## Aim:
Render the lines of the listing below as a numbered list, starting at the line that contains "family: Zygophyllaceae" and ending at the line that contains "genus: Cirsium". Leave out any blank lines.

## Record set:
--------------------

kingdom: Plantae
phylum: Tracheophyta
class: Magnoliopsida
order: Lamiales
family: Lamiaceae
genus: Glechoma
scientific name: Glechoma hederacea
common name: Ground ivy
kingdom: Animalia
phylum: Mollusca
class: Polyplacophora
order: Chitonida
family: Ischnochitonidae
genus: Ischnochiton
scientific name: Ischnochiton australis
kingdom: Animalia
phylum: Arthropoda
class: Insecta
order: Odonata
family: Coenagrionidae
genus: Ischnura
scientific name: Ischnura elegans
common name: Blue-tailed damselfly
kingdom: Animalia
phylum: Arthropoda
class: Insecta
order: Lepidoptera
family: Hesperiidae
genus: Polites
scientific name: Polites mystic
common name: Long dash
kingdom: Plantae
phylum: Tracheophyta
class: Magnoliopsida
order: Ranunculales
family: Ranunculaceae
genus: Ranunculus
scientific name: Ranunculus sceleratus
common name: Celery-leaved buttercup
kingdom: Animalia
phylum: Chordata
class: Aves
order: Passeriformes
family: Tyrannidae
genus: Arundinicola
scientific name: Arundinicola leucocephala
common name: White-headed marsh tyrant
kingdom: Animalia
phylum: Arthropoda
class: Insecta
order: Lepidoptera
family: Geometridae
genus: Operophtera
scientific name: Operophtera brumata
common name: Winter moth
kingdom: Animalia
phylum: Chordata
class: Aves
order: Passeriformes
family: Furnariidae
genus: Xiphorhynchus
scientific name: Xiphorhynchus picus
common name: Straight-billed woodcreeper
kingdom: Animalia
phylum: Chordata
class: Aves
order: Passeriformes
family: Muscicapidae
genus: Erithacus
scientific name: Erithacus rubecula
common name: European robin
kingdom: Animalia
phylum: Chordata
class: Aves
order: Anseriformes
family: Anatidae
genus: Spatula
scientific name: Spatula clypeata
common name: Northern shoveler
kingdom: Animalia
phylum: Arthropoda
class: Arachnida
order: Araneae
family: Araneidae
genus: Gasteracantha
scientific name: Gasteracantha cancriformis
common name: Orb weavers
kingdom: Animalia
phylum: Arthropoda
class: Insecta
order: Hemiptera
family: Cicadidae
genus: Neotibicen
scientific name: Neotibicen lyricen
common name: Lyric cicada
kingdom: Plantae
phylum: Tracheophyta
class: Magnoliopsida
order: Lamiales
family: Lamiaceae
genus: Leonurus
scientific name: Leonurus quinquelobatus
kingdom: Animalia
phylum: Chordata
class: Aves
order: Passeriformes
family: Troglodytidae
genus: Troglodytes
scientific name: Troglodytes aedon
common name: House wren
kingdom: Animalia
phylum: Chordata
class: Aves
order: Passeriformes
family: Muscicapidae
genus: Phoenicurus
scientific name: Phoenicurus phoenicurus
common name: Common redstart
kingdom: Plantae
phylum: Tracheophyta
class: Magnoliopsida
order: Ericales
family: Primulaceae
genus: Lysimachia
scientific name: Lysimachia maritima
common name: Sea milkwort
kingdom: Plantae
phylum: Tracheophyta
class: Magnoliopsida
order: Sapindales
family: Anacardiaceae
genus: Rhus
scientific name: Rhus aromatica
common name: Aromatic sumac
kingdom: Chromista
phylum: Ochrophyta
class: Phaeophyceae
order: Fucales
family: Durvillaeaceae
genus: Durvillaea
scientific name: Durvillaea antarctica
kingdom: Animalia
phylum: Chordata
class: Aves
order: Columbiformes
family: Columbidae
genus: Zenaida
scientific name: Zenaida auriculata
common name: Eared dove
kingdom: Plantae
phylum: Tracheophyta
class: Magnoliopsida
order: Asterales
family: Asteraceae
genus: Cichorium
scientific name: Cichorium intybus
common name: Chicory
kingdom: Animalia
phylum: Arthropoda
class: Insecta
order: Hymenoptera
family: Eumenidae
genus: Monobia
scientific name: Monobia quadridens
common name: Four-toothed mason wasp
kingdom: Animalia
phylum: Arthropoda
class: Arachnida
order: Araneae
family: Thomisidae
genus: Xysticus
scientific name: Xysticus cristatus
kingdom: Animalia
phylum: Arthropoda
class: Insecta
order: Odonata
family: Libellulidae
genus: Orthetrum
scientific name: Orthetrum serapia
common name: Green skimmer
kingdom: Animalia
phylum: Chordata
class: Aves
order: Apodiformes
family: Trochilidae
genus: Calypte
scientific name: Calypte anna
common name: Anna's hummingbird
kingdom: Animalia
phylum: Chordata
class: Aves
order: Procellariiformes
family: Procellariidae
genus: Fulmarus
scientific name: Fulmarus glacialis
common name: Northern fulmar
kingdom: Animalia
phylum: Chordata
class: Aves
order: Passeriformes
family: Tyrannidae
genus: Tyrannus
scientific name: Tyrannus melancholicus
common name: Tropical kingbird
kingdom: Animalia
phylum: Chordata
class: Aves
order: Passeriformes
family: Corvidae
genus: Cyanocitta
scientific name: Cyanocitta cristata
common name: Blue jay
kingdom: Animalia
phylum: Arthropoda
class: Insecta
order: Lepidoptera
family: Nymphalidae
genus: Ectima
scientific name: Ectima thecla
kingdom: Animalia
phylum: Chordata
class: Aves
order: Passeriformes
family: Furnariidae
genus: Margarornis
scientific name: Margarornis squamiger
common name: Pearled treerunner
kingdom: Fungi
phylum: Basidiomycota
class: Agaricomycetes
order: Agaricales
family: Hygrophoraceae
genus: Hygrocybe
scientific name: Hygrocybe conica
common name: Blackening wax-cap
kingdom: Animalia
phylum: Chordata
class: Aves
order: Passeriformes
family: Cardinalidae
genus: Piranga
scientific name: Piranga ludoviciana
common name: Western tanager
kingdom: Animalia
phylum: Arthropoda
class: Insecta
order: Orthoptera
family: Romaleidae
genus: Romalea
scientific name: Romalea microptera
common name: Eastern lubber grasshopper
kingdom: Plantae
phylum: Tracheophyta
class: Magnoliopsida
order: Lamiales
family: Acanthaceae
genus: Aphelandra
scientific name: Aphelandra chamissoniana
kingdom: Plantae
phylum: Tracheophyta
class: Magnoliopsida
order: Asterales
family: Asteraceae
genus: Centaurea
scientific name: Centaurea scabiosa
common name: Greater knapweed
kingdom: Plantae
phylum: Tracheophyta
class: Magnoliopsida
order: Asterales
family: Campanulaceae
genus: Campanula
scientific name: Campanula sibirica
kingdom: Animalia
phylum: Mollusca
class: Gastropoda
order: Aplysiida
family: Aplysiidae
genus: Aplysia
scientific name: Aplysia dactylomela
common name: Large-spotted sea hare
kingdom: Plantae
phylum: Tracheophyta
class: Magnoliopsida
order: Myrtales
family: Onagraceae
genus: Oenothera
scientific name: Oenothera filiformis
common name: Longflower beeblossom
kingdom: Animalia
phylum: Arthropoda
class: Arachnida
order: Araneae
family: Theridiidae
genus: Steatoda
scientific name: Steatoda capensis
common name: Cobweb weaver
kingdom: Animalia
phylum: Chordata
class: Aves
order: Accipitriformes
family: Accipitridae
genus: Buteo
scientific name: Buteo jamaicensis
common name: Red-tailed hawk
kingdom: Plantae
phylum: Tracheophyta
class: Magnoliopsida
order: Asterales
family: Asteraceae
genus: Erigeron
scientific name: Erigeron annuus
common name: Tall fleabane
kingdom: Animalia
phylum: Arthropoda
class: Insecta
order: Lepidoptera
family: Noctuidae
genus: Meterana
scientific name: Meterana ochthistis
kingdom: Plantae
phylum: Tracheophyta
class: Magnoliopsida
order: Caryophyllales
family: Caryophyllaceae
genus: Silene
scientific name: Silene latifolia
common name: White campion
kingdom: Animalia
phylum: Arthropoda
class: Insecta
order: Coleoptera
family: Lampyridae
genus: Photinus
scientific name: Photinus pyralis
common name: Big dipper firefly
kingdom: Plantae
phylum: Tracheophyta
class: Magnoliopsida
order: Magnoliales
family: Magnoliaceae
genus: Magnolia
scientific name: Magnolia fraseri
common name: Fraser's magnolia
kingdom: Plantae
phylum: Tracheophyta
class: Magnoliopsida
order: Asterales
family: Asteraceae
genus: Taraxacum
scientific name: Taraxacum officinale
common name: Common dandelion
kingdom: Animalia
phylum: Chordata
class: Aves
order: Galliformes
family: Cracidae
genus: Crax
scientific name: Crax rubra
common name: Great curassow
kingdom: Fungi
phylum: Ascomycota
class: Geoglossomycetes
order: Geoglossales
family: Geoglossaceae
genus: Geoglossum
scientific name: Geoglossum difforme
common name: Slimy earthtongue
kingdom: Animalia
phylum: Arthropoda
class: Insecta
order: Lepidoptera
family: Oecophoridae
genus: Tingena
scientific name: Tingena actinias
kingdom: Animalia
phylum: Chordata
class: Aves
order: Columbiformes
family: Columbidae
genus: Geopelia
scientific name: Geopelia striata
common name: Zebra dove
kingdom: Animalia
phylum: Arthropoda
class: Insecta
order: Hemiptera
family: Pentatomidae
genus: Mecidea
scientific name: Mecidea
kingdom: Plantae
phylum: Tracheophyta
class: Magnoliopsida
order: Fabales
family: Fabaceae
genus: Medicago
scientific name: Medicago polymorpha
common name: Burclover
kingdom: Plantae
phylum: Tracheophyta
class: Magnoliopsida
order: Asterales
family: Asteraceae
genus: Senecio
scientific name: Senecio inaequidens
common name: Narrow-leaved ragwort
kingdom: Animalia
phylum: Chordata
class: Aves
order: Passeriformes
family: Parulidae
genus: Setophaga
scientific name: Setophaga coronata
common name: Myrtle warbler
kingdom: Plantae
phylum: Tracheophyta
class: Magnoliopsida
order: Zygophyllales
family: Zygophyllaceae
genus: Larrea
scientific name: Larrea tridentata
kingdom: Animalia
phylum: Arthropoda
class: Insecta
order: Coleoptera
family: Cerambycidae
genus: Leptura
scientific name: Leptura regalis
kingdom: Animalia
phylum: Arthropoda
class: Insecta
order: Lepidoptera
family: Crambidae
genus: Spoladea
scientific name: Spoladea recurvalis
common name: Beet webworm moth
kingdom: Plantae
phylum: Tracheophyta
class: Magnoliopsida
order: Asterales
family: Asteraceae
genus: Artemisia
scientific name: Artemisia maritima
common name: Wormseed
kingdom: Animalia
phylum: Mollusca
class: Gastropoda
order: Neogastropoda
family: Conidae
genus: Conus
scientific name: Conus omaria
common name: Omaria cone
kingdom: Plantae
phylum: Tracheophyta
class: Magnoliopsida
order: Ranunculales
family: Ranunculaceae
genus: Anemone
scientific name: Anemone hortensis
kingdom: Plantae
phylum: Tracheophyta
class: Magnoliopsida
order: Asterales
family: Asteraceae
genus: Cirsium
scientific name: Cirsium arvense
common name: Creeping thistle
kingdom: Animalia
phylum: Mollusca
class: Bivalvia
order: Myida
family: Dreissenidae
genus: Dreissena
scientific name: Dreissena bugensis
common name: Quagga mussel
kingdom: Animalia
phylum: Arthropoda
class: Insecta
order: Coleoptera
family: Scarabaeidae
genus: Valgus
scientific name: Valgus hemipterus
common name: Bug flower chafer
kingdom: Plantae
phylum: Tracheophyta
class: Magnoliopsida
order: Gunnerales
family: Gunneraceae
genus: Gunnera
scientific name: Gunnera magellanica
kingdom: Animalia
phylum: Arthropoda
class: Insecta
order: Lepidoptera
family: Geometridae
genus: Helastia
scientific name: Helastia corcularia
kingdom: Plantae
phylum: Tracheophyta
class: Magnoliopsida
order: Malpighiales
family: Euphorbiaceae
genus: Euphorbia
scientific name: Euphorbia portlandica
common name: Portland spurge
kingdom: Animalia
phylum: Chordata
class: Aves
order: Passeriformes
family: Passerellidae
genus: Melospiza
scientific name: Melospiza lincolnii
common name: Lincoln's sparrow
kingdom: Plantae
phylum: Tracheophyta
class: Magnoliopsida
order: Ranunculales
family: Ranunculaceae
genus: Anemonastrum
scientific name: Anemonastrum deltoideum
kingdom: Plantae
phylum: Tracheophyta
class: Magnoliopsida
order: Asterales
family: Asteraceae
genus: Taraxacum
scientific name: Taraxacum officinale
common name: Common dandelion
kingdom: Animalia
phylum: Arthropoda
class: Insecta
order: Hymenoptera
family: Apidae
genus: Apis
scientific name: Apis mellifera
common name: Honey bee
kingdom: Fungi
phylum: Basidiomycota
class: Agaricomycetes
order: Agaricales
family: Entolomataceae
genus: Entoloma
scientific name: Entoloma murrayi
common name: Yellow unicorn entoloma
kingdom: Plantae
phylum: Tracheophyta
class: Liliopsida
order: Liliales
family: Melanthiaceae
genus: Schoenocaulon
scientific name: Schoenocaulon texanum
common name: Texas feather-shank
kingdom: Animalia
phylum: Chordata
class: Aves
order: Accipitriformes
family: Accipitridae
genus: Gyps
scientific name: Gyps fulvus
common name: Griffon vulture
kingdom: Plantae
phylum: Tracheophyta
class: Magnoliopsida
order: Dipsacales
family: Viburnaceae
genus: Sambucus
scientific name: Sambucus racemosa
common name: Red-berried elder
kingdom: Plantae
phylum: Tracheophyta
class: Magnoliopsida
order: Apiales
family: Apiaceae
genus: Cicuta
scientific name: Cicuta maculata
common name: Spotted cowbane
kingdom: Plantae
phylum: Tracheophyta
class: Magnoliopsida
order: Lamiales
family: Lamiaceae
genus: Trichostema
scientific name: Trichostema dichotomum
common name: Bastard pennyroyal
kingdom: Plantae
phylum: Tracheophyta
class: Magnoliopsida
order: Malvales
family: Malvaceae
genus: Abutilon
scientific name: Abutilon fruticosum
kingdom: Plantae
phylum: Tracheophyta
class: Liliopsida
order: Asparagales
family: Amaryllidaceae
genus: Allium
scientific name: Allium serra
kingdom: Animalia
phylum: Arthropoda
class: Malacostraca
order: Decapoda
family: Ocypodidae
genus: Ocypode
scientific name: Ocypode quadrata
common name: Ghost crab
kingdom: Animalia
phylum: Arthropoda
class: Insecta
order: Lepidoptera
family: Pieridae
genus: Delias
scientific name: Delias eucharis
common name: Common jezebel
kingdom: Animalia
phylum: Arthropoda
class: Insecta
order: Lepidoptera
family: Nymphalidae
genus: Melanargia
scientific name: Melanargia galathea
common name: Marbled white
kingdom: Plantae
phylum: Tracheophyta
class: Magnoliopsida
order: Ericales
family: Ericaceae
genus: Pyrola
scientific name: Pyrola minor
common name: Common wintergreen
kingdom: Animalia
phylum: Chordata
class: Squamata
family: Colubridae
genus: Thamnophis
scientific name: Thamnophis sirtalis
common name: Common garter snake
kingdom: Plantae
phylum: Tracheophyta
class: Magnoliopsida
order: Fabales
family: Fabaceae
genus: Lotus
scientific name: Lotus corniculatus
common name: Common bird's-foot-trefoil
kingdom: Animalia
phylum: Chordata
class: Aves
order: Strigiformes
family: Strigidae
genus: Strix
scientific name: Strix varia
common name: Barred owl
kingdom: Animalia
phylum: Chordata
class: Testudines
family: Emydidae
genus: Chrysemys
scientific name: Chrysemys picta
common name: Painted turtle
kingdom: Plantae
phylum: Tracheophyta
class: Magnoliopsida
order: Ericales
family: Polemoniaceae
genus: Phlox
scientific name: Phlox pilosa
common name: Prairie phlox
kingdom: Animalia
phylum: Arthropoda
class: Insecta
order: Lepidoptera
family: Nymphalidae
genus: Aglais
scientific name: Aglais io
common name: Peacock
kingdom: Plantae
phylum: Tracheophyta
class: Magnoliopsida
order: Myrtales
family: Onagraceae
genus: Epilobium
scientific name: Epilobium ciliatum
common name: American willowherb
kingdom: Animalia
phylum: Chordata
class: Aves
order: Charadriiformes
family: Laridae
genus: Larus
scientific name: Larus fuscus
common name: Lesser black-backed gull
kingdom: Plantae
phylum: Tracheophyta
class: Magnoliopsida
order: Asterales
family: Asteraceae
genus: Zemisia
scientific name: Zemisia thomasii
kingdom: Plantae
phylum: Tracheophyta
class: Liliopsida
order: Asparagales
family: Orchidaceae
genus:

--------------------

## Exercise result:
1. family: Zygophyllaceae
2. genus: Larrea
3. scientific name: Larrea tridentata
4. kingdom: Animalia
5. phylum: Arthropoda
6. class: Insecta
7. order: Coleoptera
8. family: Cerambycidae
9. genus: Leptura
10. scientific name: Leptura regalis
11. kingdom: Animalia
12. phylum: Arthropoda
13. class: Insecta
14. order: Lepidoptera
15. family: Crambidae
16. genus: Spoladea
17. scientific name: Spoladea recurvalis
18. common name: Beet webworm moth
19. kingdom: Plantae
20. phylum: Tracheophyta
21. class: Magnoliopsida
22. order: Asterales
23. family: Asteraceae
24. genus: Artemisia
25. scientific name: Artemisia maritima
26. common name: Wormseed
27. kingdom: Animalia
28. phylum: Mollusca
29. class: Gastropoda
30. order: Neogastropoda
31. family: Conidae
32. genus: Conus
33. scientific name: Conus omaria
34. common name: Omaria cone
35. kingdom: Plantae
36. phylum: Tracheophyta
37. class: Magnoliopsida
38. order: Ranunculales
39. family: Ranunculaceae
40. genus: Anemone
41. scientific name: Anemone hortensis
42. kingdom: Plantae
43. phylum: Tracheophyta
44. class: Magnoliopsida
45. order: Asterales
46. family: Asteraceae
47. genus: Cirsium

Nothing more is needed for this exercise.